Voters defeated four out of seven items.
By WILLIAM K. ALCORN
VINDICATOR STAFF WRITER
YOUNGSTOWN -- Voters in three of seven Mahoning County school districts passed funding issues in Tuesday's general election.
Boardman, Canfield and Western Reserve all had success.
Sebring, Struthers and West Branch had levies go down to defeat, and Jackson-Milton's bond issue for a new school was defeated.
Boardman schools led the way by garnering 65.88 and 65.21 percent of the vote, respectively, for a 6-mill, five-year renewal levy that raises $3.7 million a year, and a 5.9-mill, five-year renewal that generates $4.3 million a year.

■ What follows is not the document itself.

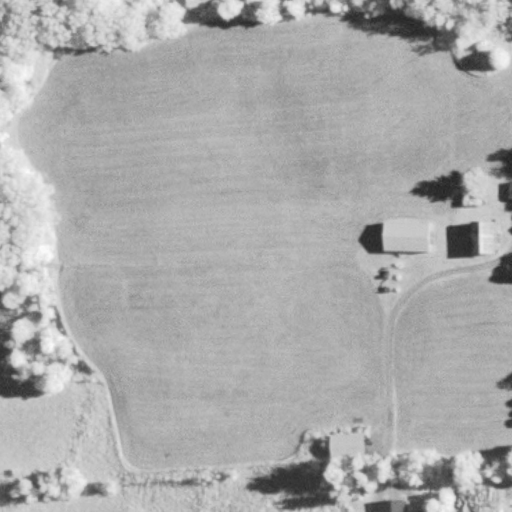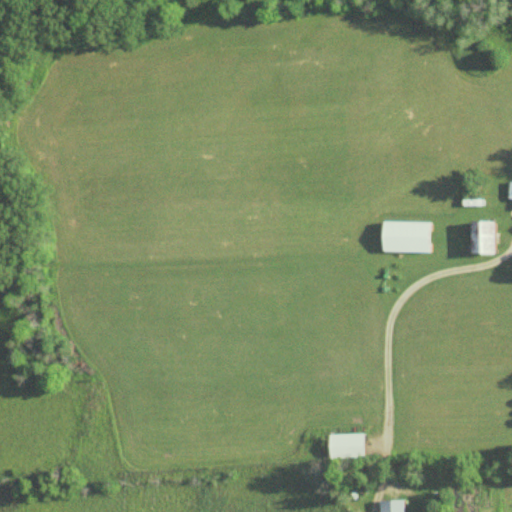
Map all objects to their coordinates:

Some 60.41 percent of Canfield School District voters approved a 1.9-mill, five-year renewal levy that raises $890,000 a year.

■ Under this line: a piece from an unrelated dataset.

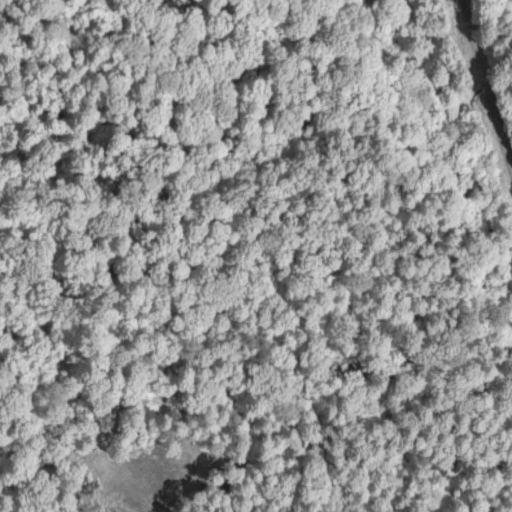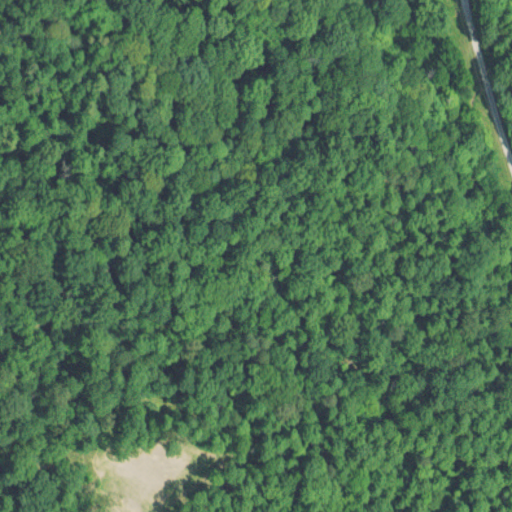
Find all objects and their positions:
road: (487, 82)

A 1.8-mill, five-year renewal levy, which generates $139,000 a year for general operations, easily passed in Western Reserve School District.
Disappointments
Voters were not as supportive in the Struthers, West Branch, Sebring and Jackson-Milton school districts.

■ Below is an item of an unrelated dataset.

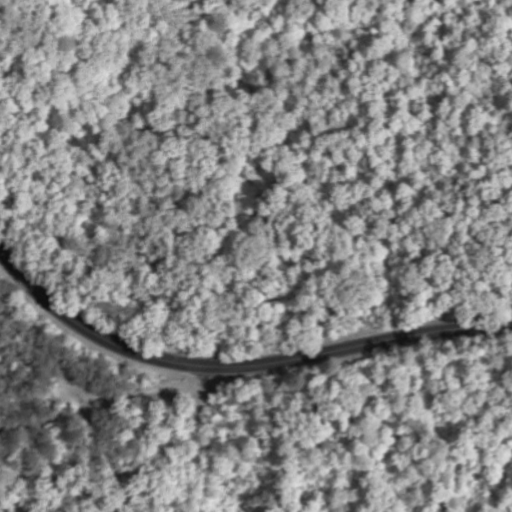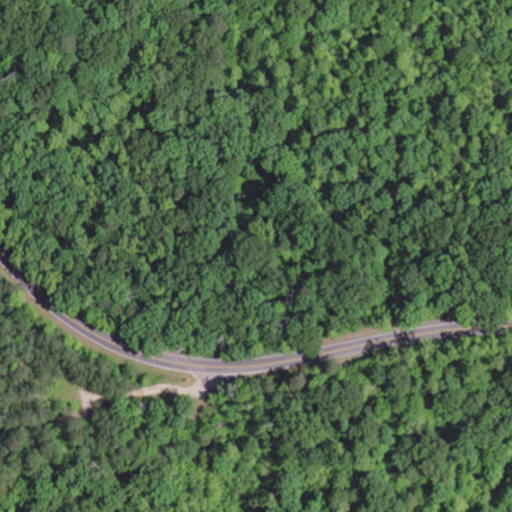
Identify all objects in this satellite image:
road: (240, 365)
road: (92, 432)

"We are disappointed, to say the least," said Struthers schools Superintendent Sandra DiBacco.
With only 100 votes separating the "yes" and "no" votes, DiBacco said the 6.9-mill additional continuing levy, designed to raise $911,000 a year, was primarily defeated by absentee voters and Poland residents who are in the Struthers School District.
"We don't see the defeat as a vote against the schools or the kids. People are just taxed to death, and they don't want any more taxes," she said.
However, she said the school district, which is in state-designated fiscal emergency, will have to look at more cuts in staff and programs.
In the West Branch School District, more than 70 percent of the voters rejected two new taxes. One was a 1 percent, five-year income tax that would have raised $1.6 million a year for general operations. The other was a 3-mill additional continuing permanent improvement levy, which would have generated $600,000 a year.
Sebring School District voters continued their penchant for turning down school funding issues by rejecting a 1-percent, five-year income tax on wages only that would raise $390,000 for general operations.
Sebring voters rejected a 0.75 percent income tax proposal in August, as well as three previous attempts to pass additional property tax levies.
A 5.95-mill, 28-year bond issue was narrowly defeated by 20 votes in the Jackson-Milton School District. The bond issue would have enabled the district to borrow $12.4 million to build a new high school/middle school complex. This was the second time the bond issue was defeated.